DATA FOR PROCESSING.
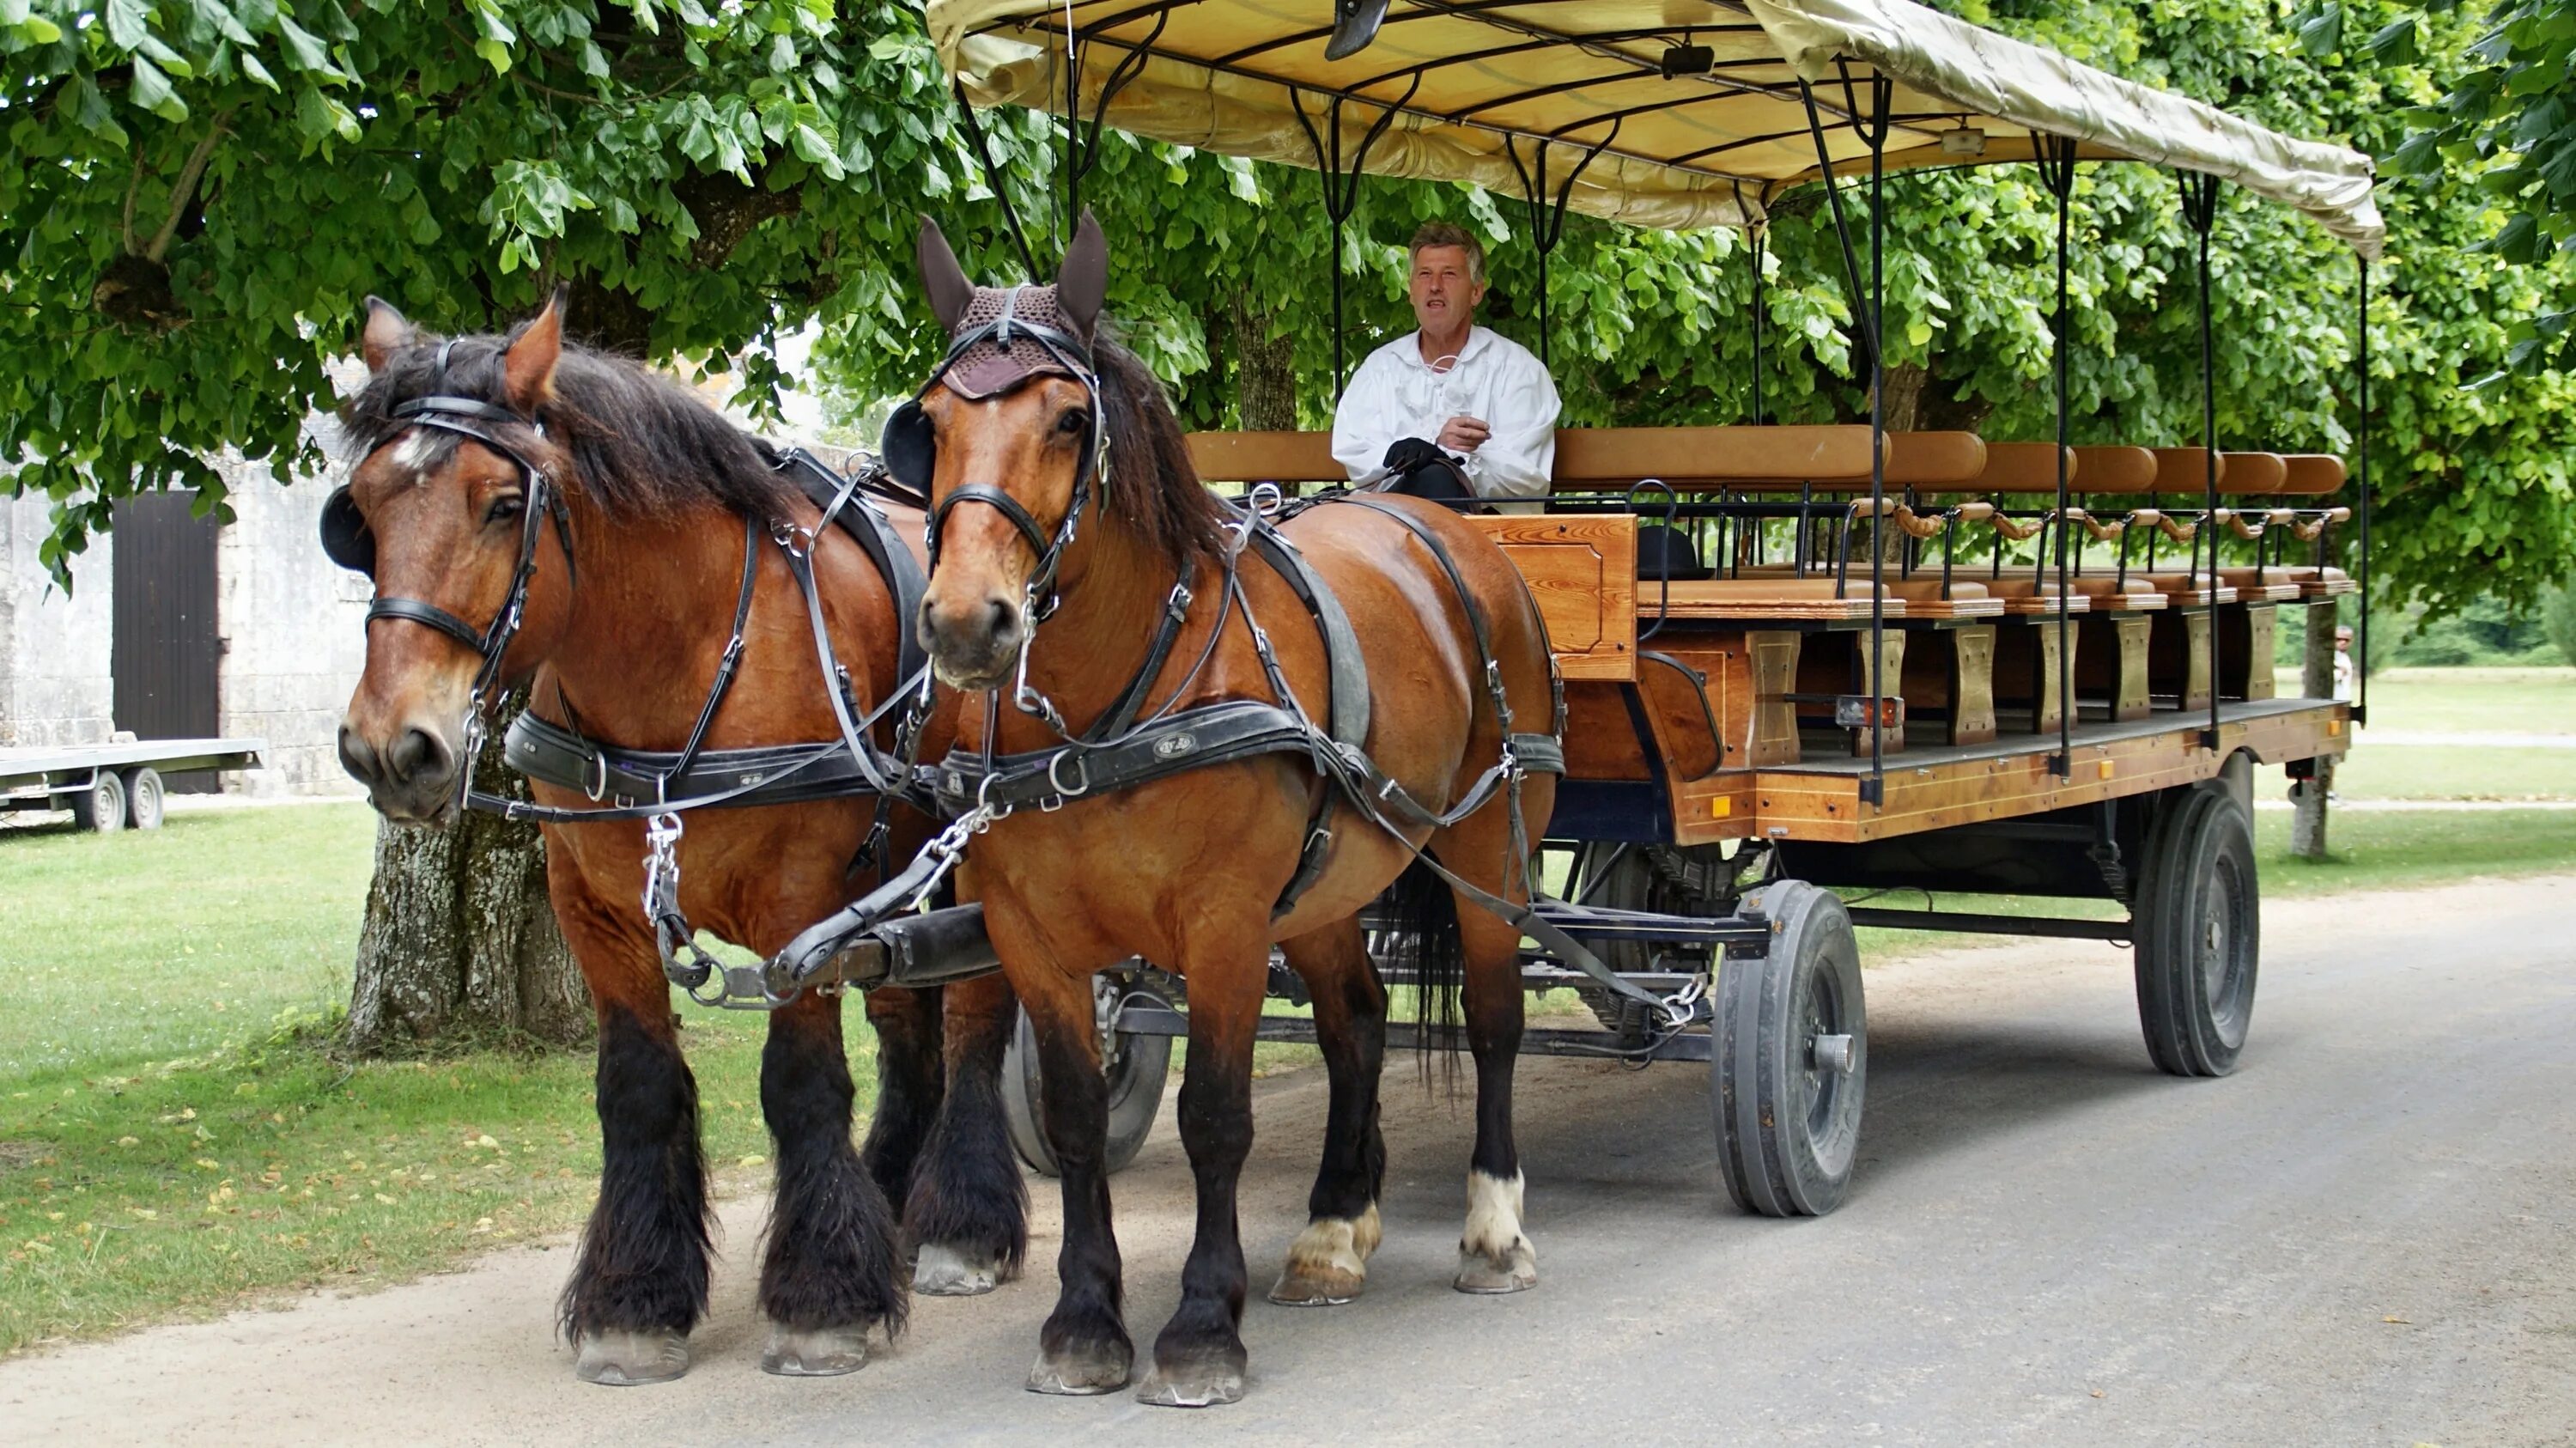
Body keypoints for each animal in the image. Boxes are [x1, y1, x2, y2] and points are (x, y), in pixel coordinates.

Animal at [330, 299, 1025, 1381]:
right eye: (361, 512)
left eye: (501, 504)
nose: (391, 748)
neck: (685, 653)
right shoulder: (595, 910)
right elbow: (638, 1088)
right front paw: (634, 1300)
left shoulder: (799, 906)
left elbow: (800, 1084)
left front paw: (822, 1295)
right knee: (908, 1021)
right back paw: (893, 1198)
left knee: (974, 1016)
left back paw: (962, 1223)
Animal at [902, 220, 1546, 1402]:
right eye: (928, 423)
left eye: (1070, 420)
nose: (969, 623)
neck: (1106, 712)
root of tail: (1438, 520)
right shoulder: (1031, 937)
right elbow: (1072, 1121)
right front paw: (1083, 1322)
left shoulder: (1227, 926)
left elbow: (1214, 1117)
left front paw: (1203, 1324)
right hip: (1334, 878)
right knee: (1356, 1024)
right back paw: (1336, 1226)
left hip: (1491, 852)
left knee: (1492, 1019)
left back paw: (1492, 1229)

WHAT YOU WILL DO. Give the count of lines containing the word "knee" in the listing, and no other text.

ANSWER SECTION. 4